Um velho ditado, sábio e lógico, diz que pode haver lógica sem direito mas, direito sem lógica, nada mais é do que um imenso conjunto vazio. O que aqui expomos talvez não seja direito, mas lógico é e, neste caso, é pelo menos candidato a ser direito. Nosso tema é a conexão entre mensalão e embargos infringentes. Iniciemos com duas normas muito faladas nestes últimos dias.
“Art.
609. Os recursos, apelações e embargos serão julgados pelos Tribunais de
Justiça, câmaras ou turmas criminais, de acordo com a competência estabelecida
nas leis de organização judiciária.
Parágrafo único. Quando não for unânime a decisão de segunda instância, desfavorável
ao réu, admitem-se embargos infringentes e de nulidade, que poderão ser opostos
dentro de 10 (dez) dias, a contar da publicação de acórdão, na forma do art.
613. Se o desacordo for parcial, os embargos serão restritos à matéria objeto
de divergência. (Incluído pela Lei nº 1.720-B, de 3.11.1952).
...
Art.
810. Este Código entrará em vigor no dia
1o de janeiro de 1942.
Art.
811. Revogam-se as disposições em
contrário".
“Art.
333 - Cabem embargos infringentes à decisão não unânime do Plenário ou da
Turma:
I
- que julgar procedente a ação penal;
II
- que julgar improcedente a revisão criminal;
III
- que julgar a ação rescisória;
IV
- que julgar a representação de inconstitucionalidade;
V
- que, em recurso criminal ordinário, for desfavorável ao acusado.
Parágrafo
único. O cabimento dos embargos, em decisão do Plenário, depende da existência,
no mínimo, de quatro votos divergentes, salvo nos casos de julgamento criminal
em sessão secreta".
Estas
são as duas normas básicas relacionadas à suposta polêmica dos embargos
infringentes no processo do mensalão. A primeira (Art. 609) é do Código de
Processo Penal - CPP da era Vargas, acolhido pela Constituição Federal de 1988
e, a segunda (Art. 333, RI/STF), do Regimento Interno do Supremo Tribunal Federal.
Para
um observador não muito atento e que também não seja versado em lógica, estas
normas parecem estar em colisão no que diz respeito ao processo do mensalão. Mas
não é este o caso. O CPP diz taxativamente, “Revogam-se
as disposições em contrário” (Art. 811, CPP). Portanto, ele só permite, em
conformidade com o seu artigo 609, aplicação do artigo 333 do Regimento Interno
do STF, quando o caso for de segunda instância.
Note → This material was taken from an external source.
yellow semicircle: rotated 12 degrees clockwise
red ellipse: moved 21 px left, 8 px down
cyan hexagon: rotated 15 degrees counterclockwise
E aí vem a pergunta incômoda: o caso do mensalão é de segunda instância? É óbvio que não.
A
Constituição de 1988 retirou do parlamentar esta possibilidade em relação aos
crimes comuns, conforme artigo 102 da Constituição Federal:
"Art. 102. Compete ao Supremo Tribunal Federal, precipuamente, a guarda da Constituição, cabendo-lhe:
I - processar e julgar, originariamente:
a) a ação direta de inconstitucionalidade de lei ou ato normativo federal ou estadual e a ação declaratória de constitucionalidade de lei ou ato normativo federal;
b) nas infrações penais comuns, o Presidente da República, o Vice-Presidente, os membros do Congresso Nacional, seus próprios Ministros e o Procurador-Geral da República;
... ".
Vejam
que o texto beijado pelo Velho Ulisses Guimarães é muito claro e, também, lógico.
Todos
os que estão no topo, penalmente não têm segunda
instância.
É
o preço que a hierarquia estatal republicana brasileira exige dos que estão nos pontos extremos superiores. No plano subjetivo, significa exigências em relação à
responsabilidade com a res publica. Jamais ser réu em qualquer instância é o que o eleitor espera de qualquer colega do velho Ulisses.
Não nos parece acertado dizer que os embargos infringentes, no âmbito penal, foram extintos no STF pela Lei 8038/90 (http://heliofernandes.com.br/?p=73922#respond). Eles não existem, devido a Art. 102, I, b, CF/88, nos casos onde o STF age como primeira (e última!) instância. Quando o STF age como segunda instância, que é o caso usual, desconheço motivos que impliquem a inexistência legal dos embargos infringentes. A propósito, a Lei 8038/90 os cita quatro vezes.